Dataset items:
------------

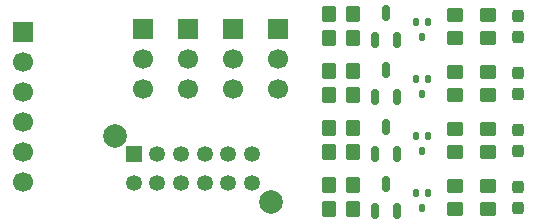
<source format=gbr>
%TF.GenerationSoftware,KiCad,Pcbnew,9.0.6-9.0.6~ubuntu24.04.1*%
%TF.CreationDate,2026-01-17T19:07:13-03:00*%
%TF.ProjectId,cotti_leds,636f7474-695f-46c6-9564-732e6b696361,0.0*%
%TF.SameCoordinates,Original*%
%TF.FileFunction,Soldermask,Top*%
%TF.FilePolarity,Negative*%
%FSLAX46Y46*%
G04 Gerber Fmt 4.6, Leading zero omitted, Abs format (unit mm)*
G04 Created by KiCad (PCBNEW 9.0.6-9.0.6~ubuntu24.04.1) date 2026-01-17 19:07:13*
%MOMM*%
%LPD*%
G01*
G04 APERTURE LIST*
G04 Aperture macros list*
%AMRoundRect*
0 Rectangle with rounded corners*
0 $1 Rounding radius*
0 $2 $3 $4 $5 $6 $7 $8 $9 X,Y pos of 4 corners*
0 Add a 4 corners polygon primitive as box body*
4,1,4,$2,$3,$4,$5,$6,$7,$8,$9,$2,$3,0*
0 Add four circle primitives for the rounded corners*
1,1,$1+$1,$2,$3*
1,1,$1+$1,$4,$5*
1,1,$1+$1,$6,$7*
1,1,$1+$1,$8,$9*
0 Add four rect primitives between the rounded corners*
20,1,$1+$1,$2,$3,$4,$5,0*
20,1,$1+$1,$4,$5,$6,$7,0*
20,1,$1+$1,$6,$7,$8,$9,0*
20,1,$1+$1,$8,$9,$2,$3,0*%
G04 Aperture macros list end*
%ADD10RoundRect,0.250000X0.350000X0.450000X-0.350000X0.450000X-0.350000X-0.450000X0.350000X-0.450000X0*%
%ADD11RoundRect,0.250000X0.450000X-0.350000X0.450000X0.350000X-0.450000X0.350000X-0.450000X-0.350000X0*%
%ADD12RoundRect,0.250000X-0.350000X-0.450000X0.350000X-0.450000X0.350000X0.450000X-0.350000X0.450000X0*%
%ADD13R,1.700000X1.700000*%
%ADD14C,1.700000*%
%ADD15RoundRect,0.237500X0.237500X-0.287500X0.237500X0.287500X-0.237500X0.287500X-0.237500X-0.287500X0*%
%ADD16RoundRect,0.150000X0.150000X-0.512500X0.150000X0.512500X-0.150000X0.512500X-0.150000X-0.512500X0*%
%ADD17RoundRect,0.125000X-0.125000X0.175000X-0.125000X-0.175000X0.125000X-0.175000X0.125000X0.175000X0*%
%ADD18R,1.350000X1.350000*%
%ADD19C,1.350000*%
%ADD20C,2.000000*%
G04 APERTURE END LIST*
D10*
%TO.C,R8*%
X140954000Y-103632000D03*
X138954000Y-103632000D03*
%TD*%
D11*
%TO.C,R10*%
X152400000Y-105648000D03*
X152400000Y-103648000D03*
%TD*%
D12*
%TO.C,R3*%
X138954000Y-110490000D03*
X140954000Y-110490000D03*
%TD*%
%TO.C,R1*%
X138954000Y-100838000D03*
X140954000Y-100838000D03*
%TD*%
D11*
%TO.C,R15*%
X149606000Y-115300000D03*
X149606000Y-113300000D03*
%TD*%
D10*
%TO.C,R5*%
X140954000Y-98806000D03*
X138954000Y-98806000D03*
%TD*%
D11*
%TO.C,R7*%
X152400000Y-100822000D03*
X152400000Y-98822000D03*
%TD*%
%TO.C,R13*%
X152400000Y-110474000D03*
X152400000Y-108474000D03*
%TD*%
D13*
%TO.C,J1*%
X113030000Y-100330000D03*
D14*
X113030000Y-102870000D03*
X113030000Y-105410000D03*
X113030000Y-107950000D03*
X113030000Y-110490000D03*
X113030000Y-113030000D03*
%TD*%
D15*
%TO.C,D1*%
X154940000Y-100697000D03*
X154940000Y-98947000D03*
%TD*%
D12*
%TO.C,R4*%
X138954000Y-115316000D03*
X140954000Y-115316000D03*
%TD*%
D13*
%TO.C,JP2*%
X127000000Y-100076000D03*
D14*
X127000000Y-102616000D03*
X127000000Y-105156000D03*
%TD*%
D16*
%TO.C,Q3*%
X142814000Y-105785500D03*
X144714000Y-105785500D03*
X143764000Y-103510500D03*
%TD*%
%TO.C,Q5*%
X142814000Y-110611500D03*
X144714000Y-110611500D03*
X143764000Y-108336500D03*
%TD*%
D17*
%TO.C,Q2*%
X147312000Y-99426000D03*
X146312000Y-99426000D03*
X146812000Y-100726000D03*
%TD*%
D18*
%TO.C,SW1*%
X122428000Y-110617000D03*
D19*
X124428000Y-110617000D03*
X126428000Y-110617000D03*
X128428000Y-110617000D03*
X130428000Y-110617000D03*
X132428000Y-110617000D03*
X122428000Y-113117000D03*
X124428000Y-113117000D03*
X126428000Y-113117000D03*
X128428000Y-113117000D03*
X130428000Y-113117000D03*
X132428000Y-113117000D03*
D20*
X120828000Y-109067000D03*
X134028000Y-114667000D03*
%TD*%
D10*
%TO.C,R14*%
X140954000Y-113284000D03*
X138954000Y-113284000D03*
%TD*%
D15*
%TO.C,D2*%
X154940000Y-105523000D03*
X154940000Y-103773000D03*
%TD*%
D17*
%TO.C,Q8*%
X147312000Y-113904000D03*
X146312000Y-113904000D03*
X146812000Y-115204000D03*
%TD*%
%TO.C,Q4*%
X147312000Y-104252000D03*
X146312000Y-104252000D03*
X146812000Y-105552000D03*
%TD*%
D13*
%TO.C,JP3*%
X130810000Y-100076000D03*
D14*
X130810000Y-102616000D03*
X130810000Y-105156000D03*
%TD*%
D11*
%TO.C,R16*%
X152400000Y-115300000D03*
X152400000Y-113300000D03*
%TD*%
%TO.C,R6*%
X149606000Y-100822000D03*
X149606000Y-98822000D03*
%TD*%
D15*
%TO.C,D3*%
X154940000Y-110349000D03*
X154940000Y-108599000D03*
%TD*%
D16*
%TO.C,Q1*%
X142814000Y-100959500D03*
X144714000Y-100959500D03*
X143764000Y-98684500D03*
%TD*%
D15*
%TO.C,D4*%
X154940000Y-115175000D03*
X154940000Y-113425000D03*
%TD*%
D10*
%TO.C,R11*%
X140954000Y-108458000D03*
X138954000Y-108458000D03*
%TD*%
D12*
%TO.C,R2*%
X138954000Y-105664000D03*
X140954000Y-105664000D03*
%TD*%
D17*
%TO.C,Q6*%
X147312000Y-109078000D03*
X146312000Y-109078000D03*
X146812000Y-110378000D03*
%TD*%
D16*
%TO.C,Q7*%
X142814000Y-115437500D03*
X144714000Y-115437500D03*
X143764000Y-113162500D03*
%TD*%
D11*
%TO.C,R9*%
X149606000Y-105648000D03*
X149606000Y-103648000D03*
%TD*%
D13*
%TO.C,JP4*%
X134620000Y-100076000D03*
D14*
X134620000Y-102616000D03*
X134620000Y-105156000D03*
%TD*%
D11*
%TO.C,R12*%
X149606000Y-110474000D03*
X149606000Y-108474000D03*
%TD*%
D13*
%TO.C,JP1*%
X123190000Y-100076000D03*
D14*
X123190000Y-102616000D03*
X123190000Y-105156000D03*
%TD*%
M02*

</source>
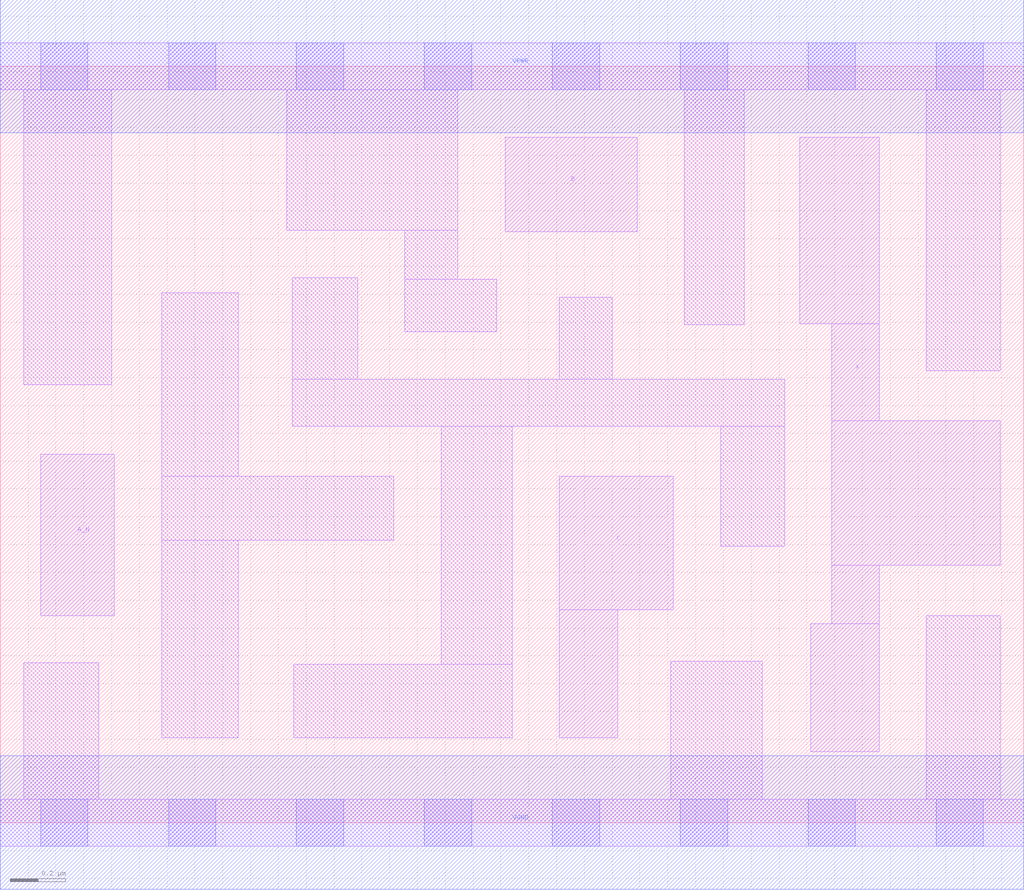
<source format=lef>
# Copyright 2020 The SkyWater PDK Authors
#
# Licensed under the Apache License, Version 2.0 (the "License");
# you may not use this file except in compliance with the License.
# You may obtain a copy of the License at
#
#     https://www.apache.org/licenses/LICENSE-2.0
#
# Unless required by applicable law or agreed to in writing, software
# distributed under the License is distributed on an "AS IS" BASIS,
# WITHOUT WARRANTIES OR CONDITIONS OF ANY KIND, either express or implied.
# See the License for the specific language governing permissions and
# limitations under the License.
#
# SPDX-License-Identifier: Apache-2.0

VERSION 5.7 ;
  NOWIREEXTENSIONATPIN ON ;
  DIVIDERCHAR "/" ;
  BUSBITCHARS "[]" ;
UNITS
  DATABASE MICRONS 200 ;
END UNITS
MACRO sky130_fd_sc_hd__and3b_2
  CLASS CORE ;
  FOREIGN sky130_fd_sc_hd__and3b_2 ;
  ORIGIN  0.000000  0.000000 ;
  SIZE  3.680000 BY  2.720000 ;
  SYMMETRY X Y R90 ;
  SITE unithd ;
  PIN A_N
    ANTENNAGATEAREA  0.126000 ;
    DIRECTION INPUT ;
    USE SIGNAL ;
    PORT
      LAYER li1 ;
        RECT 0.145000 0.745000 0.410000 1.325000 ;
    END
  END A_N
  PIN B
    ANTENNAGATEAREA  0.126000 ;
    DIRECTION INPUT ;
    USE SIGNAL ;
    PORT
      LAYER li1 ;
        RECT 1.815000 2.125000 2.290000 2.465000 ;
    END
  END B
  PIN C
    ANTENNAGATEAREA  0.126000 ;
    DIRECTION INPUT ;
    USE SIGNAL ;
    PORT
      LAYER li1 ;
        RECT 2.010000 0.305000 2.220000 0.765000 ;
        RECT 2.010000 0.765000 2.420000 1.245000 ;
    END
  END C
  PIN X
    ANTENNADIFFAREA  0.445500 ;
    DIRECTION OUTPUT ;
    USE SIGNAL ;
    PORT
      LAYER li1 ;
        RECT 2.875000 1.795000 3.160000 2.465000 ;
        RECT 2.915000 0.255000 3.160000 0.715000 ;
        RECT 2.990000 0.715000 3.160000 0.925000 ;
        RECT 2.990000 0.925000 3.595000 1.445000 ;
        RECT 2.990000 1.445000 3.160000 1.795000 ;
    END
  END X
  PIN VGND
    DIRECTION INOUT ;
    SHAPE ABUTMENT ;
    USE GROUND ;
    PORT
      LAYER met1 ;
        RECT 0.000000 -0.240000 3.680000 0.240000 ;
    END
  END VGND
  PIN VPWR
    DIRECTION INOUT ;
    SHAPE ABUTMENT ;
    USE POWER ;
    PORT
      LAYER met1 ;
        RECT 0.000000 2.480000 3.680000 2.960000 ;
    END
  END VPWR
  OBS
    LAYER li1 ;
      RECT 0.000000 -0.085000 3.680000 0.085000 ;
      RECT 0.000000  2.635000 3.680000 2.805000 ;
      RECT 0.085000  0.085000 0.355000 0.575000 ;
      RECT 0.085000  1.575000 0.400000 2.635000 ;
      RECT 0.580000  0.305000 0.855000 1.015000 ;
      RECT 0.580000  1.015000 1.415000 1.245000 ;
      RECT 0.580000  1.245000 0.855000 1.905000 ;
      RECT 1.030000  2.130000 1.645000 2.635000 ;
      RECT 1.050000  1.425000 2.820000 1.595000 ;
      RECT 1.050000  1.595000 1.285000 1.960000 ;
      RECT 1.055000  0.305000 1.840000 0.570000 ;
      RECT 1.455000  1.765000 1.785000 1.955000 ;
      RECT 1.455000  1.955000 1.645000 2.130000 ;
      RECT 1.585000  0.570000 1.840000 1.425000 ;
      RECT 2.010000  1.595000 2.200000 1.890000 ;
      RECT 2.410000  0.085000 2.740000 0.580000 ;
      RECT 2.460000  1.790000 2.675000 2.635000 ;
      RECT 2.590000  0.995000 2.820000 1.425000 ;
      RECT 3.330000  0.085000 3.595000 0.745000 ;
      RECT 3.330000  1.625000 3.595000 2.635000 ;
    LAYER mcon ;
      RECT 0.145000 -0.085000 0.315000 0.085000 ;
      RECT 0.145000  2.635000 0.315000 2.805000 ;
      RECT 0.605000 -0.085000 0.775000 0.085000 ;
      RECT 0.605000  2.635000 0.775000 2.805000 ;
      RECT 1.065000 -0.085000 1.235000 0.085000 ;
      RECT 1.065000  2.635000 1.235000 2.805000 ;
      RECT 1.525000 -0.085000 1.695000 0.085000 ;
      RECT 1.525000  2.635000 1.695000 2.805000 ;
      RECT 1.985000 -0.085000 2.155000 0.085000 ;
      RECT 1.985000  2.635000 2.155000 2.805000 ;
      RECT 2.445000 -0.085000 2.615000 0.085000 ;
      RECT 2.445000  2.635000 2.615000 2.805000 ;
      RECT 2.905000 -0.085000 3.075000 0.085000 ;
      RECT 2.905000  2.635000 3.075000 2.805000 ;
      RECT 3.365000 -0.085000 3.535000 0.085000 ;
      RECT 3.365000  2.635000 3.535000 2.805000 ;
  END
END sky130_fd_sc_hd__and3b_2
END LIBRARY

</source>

------------

Work order: Output the lines of the records above exactly as they appear, from the line containing "1,1,$1+$1,$8,$9*" through the line containing "G04 Aperture macros list end*".

Written reply:
1,1,$1+$1,$8,$9*
0 Add four rect primitives between the rounded corners*
20,1,$1+$1,$2,$3,$4,$5,0*
20,1,$1+$1,$4,$5,$6,$7,0*
20,1,$1+$1,$6,$7,$8,$9,0*
20,1,$1+$1,$8,$9,$2,$3,0*%
G04 Aperture macros list end*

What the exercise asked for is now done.